(WHAT YOU SHOULD DO):
Produce a verbatim transcript of the entries below, excluding pictures.

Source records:

- - -

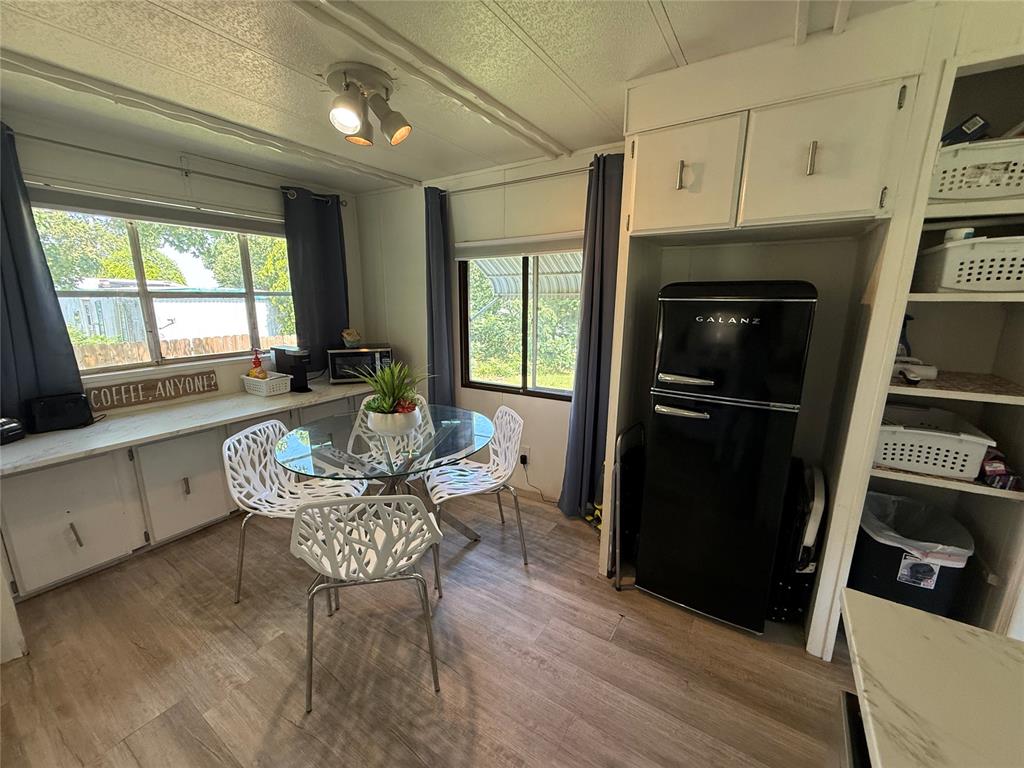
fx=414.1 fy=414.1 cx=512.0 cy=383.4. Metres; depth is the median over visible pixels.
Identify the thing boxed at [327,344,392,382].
microwave
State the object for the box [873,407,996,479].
white basket
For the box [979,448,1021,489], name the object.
small box
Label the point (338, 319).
curtain
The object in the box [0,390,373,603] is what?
base cabinet
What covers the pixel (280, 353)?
coffee maker
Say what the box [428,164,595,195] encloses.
curtain rod
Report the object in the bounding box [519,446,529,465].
wall socket
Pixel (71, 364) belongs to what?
curtain
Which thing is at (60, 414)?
toaster
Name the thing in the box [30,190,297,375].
left window
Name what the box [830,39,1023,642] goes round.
built-in shelf
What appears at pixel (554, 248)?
window blind
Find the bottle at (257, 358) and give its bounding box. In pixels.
[250,349,265,378]
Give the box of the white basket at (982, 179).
[931,136,1023,200]
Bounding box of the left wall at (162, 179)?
[1,110,364,418]
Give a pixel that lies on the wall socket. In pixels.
(526, 450)
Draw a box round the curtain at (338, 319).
[281,187,348,373]
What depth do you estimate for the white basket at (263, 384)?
3.10 m
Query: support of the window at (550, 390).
in the back wall at (543, 405)
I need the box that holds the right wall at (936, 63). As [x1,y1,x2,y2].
[609,1,1023,649]
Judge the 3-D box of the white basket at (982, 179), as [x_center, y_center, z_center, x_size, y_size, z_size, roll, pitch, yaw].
[1.654,-0.717,1.440,0.453,0.170,0.330,8,15,32]
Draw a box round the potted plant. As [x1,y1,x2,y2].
[357,359,431,434]
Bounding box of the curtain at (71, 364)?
[0,120,86,425]
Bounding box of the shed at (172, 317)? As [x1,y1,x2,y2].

- - -

(WRITTEN ANSWER):
fx=414.1 fy=414.1 cx=512.0 cy=383.4. Metres; depth is the median over visible pixels.
Identify the thing boxed at [327,344,392,382].
microwave
State the object for the box [873,407,996,479].
white basket
For the box [979,448,1021,489], name the object.
small box
Label the point (338, 319).
curtain
The object in the box [0,390,373,603] is what?
base cabinet
What covers the pixel (280, 353)?
coffee maker
Say what the box [428,164,595,195] encloses.
curtain rod
Report the object in the bounding box [519,446,529,465].
wall socket
Pixel (71, 364) belongs to what?
curtain
Which thing is at (60, 414)?
toaster
Name the thing in the box [30,190,297,375].
left window
Name what the box [830,39,1023,642] goes round.
built-in shelf
What appears at pixel (554, 248)?
window blind
Find the bottle at (257, 358) and give its bounding box. In pixels.
[250,349,265,378]
Give the box of the white basket at (982, 179).
[931,136,1023,200]
Bounding box of the left wall at (162, 179)?
[1,110,364,418]
Give a pixel that lies on the wall socket. In pixels.
(526, 450)
Draw a box round the curtain at (338, 319).
[281,187,348,373]
What depth do you estimate for the white basket at (263, 384)?
3.10 m
Query: support of the window at (550, 390).
in the back wall at (543, 405)
I need the box that holds the right wall at (936, 63). As [x1,y1,x2,y2].
[609,1,1023,649]
Judge the 3-D box of the white basket at (982, 179), as [x_center, y_center, z_center, x_size, y_size, z_size, roll, pitch, yaw].
[1.654,-0.717,1.440,0.453,0.170,0.330,8,15,32]
Draw a box round the potted plant. As [x1,y1,x2,y2].
[357,359,431,434]
Bounding box of the curtain at (71, 364)?
[0,120,86,425]
Bounding box of the shed at (172, 317)? As [x1,y1,x2,y2].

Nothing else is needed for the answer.